Segment Start: TASK INPUT

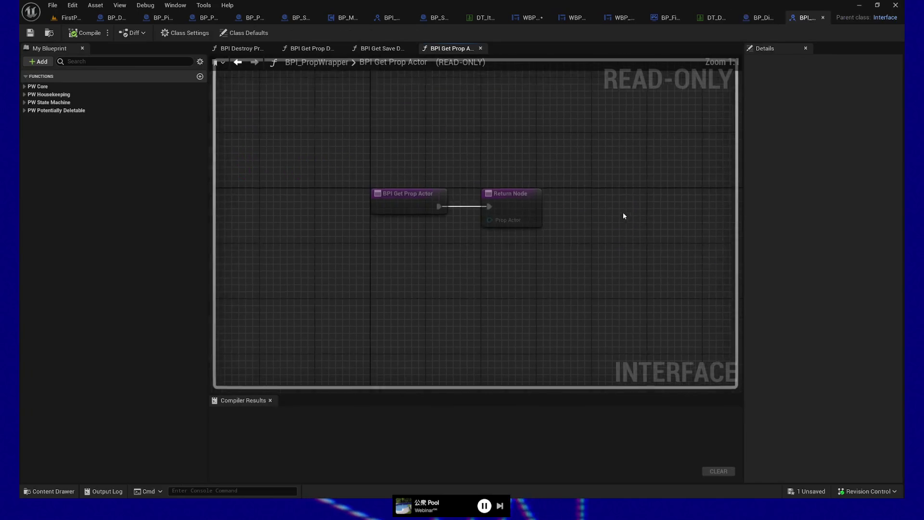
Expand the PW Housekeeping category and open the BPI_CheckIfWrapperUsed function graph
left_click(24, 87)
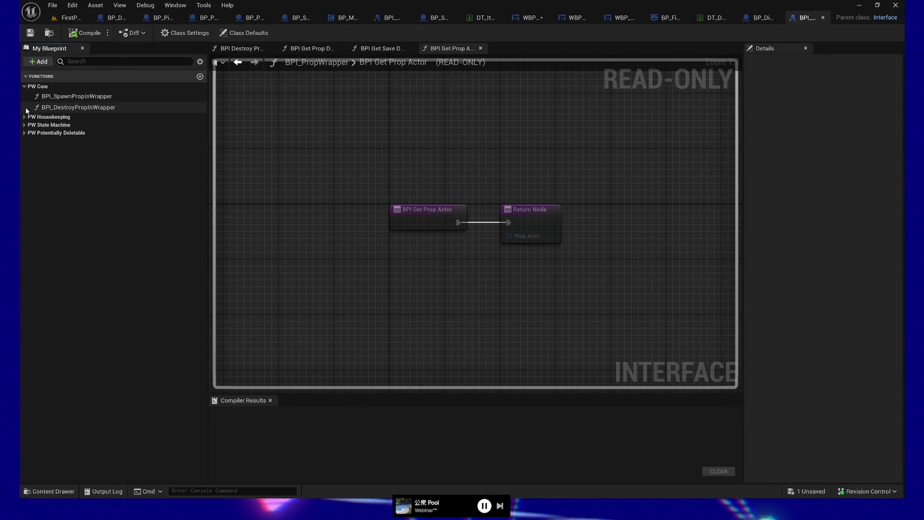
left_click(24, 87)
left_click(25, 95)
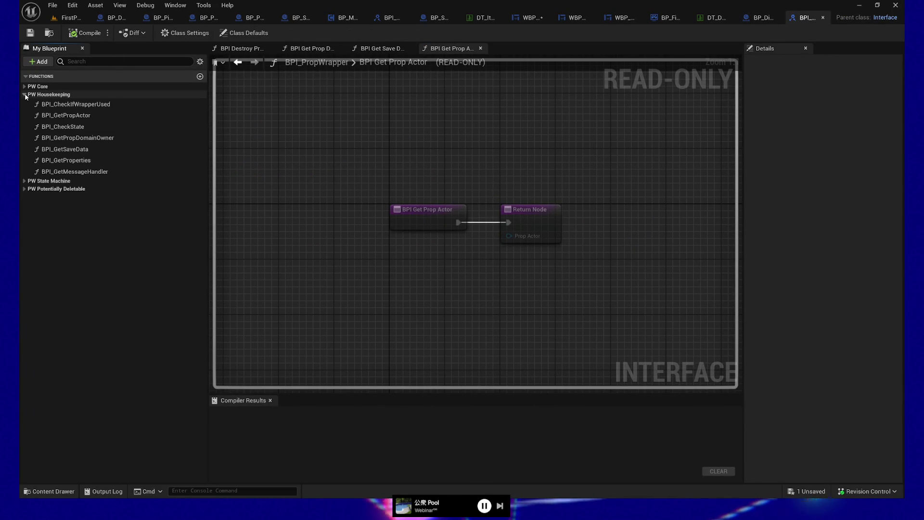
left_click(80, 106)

Segment End: TASK INPUT

WORK TASK:
The expected output is every entry, retyped exactly, with all pictures removed.

WRITTEN RESPONSE:
Expand the PW Housekeeping category and open the BPI_CheckIfWrapperUsed function graph
left_click(24, 87)
left_click(24, 87)
left_click(25, 95)
left_click(80, 106)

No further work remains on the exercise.